Il décrit cette période comme l’une des plus difficiles de sa vie, un moment où il a dû puiser dans ses ressources intérieures pour continuer à avancer. «Mon père a toujours été une source de motivation, et perdre cette figure de soutien a été un choc immense», confie-t-il dans une interview à Telefoot. Malgré la perte d'un pilier, le sol vacille mais ne se dérobe pas pour Eliesse. Après une mise au vert chez des amis en Tunisie, il revient plus fort mentalement et physiquement, et va se dépasser sur le terrain pour honorer la mémoire de son père.
Eliesse Ben Seghir face à un autre joueur d’origine marocaine, Lamine Yamal / DREliesse Ben Seghir face à un autre joueur d’origine marocaine, Lamine Yamal / DR
La magie de la Ligue des champions
L’année 2024 marquera un tournant pour Ben Seghir avec sa découverte de la Ligue des champions, un rêve devenu réalité. «Entendre la musique de la Ligue des champions, c’est incroyable.
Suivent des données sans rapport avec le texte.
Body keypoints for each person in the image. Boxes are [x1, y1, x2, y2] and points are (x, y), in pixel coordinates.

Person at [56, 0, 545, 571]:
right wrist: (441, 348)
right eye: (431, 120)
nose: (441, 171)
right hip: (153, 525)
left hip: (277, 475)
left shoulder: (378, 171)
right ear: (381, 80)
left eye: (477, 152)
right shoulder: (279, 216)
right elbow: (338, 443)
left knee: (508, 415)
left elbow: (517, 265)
C’est le summum du football européen.»
Parmi ses souvenirs mémorables, il cite une victoire éclatante face au FC Barcelone. «Après le match, tout le monde me parlait de ma célébration avec des dabs devant le Camp Nou. C’était un moment magique.»
Alors qu’il aurait pu poursuivre une carrière internationale avec la France, Eliesse Ben Seghir a rapidement choisi de représenter le Maroc, une décision qu’il assume pleinement. «Beaucoup disent que j’ai choisi trop tôt, mais pour moi, il n’y a pas de timing parfait. Je voulais jouer pour le Maroc, donc pourquoi attendre ?»
Le Maroc dans le sang
Le jeune prodige salue également les progrès réalisés par le football marocain. «Ce que le Maroc a fait pour structurer le football est incroyable : les nouveaux centres d’entraînement, l’encadrement… C’est un projet qui porte ses fruits.» Inspiré par le parcours historique des Lions de l’Atlas lors du Mondial 2022, il espère à son tour écrire une page de cette belle histoire.
Marqué par une éducation marocaine transmise par ses parents, malgré des voyages peu fréquents au pays durant son enfance, il revendique fièrement ses racines. En sélection, son engagement est déjà salué : huit apparitions, trois buts et deux passes décisives depuis mars 2024.
Entre ambition, humilité et travail acharné, Eliesse Ben Seghir est bien décidé à écrire son propre chapitre dans le livre du football mondial. «Mon objectif est de rester performant et d’aider mon équipe. Le reste viendra tout seul.» Un état d’esprit qui pourrait bien le conduire au sommet. Avec le Mountakhab, une CAN en 2025 et un Mondial en 2030 l'attendent au Maroc.